>>

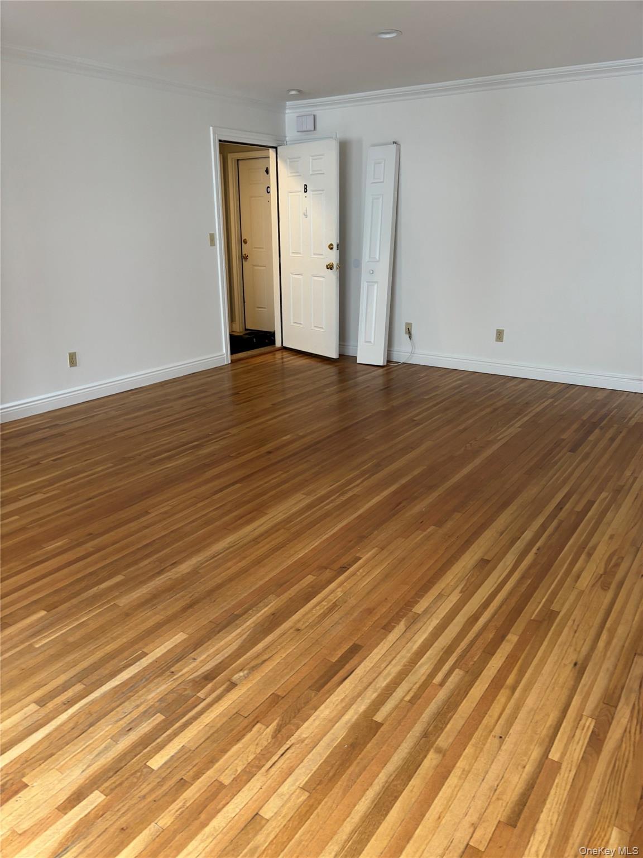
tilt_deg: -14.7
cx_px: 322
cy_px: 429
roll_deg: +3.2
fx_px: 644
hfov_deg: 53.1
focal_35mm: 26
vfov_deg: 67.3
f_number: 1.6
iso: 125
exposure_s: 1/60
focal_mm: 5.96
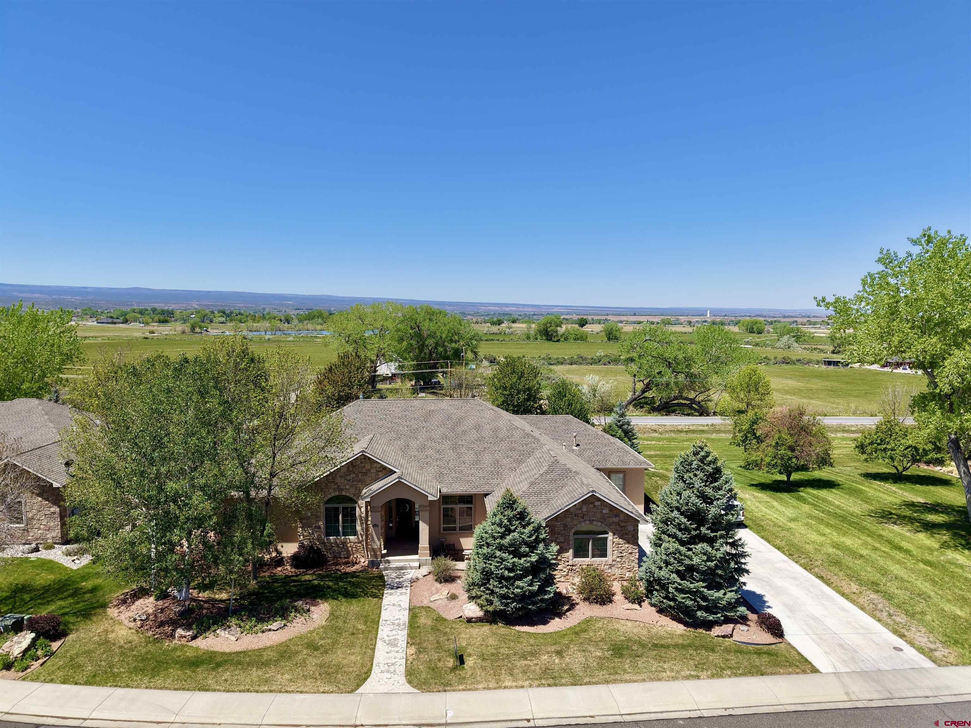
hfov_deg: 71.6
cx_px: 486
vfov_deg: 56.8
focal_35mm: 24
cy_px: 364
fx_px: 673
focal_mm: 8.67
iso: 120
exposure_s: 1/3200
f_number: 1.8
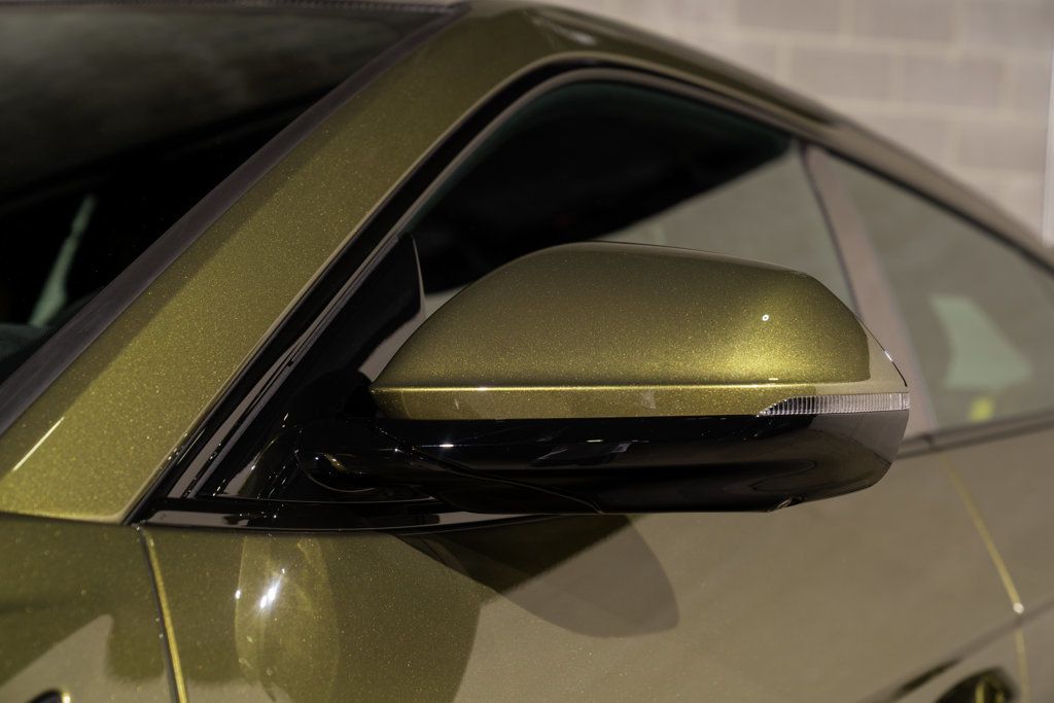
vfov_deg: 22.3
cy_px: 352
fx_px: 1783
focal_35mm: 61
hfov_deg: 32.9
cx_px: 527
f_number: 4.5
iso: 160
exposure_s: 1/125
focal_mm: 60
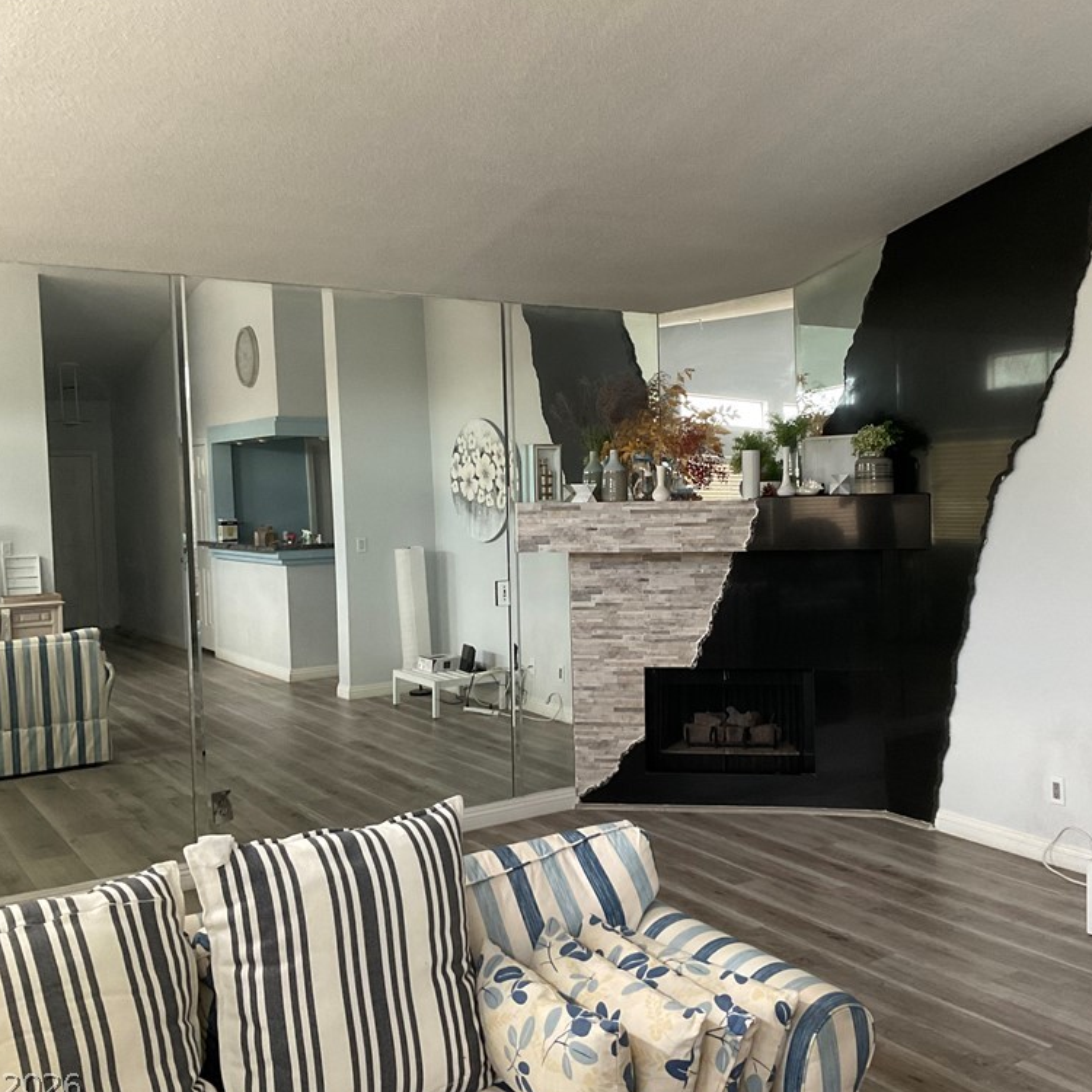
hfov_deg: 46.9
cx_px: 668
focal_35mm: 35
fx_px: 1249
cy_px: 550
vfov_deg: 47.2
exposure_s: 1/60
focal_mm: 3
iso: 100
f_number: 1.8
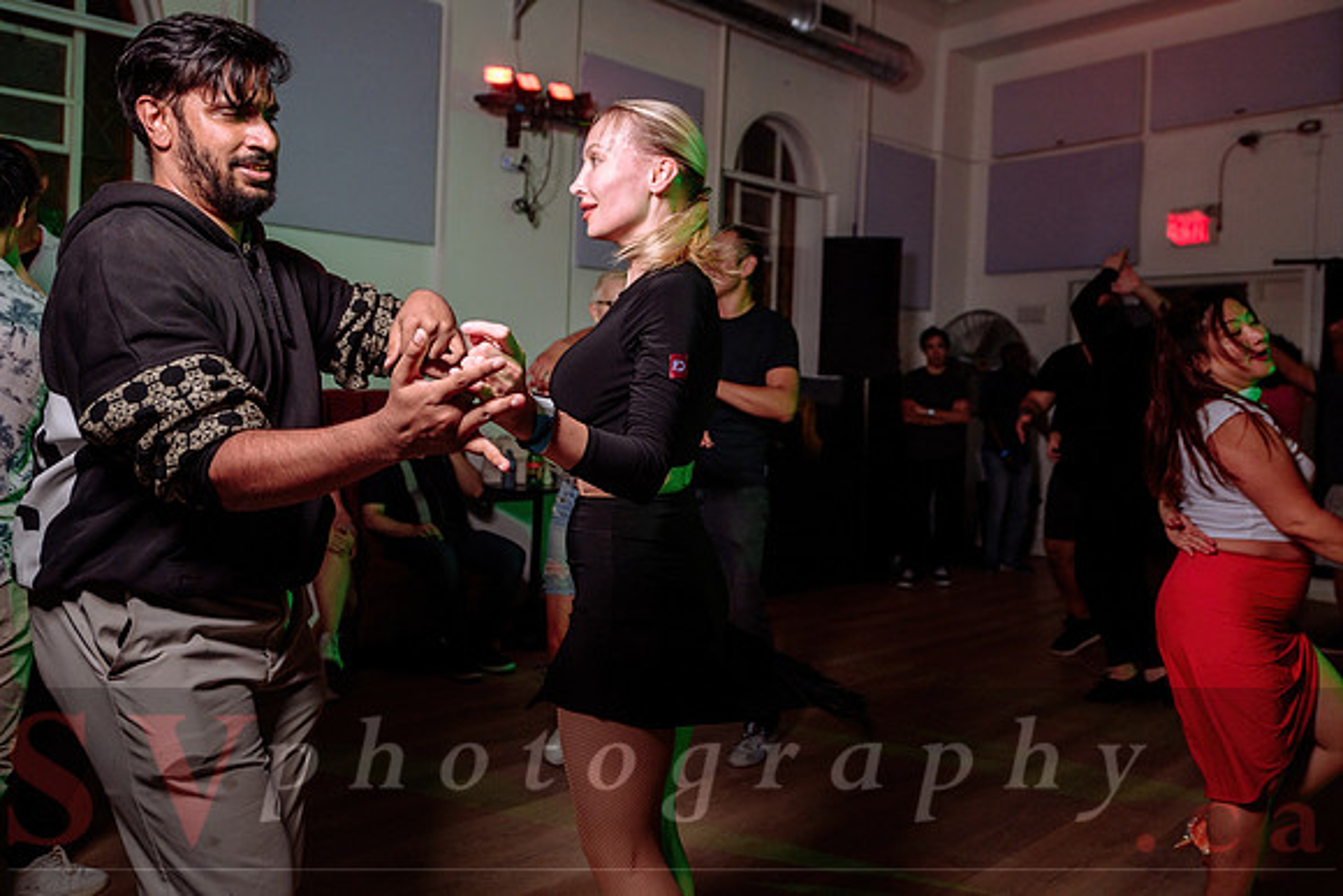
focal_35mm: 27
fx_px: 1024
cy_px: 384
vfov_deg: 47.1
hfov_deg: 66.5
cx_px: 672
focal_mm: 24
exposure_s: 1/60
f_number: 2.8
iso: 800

<<

Transcribe every line of the data exactly. No pictures go in the copy.

== Result of this exercise ==
tilt_deg: -14.7
cx_px: 322
cy_px: 429
roll_deg: +3.2
fx_px: 644
hfov_deg: 53.1
focal_35mm: 26
vfov_deg: 67.3
f_number: 1.6
iso: 125
exposure_s: 1/60
focal_mm: 5.96
hfov_deg: 71.6
cx_px: 486
vfov_deg: 56.8
focal_35mm: 24
cy_px: 364
fx_px: 673
focal_mm: 8.67
iso: 120
exposure_s: 1/3200
f_number: 1.8
vfov_deg: 22.3
cy_px: 352
fx_px: 1783
focal_35mm: 61
hfov_deg: 32.9
cx_px: 527
f_number: 4.5
iso: 160
exposure_s: 1/125
focal_mm: 60
hfov_deg: 46.9
cx_px: 668
focal_35mm: 35
fx_px: 1249
cy_px: 550
vfov_deg: 47.2
exposure_s: 1/60
focal_mm: 3
iso: 100
f_number: 1.8
focal_35mm: 27
fx_px: 1024
cy_px: 384
vfov_deg: 47.1
hfov_deg: 66.5
cx_px: 672
focal_mm: 24
exposure_s: 1/60
f_number: 2.8
iso: 800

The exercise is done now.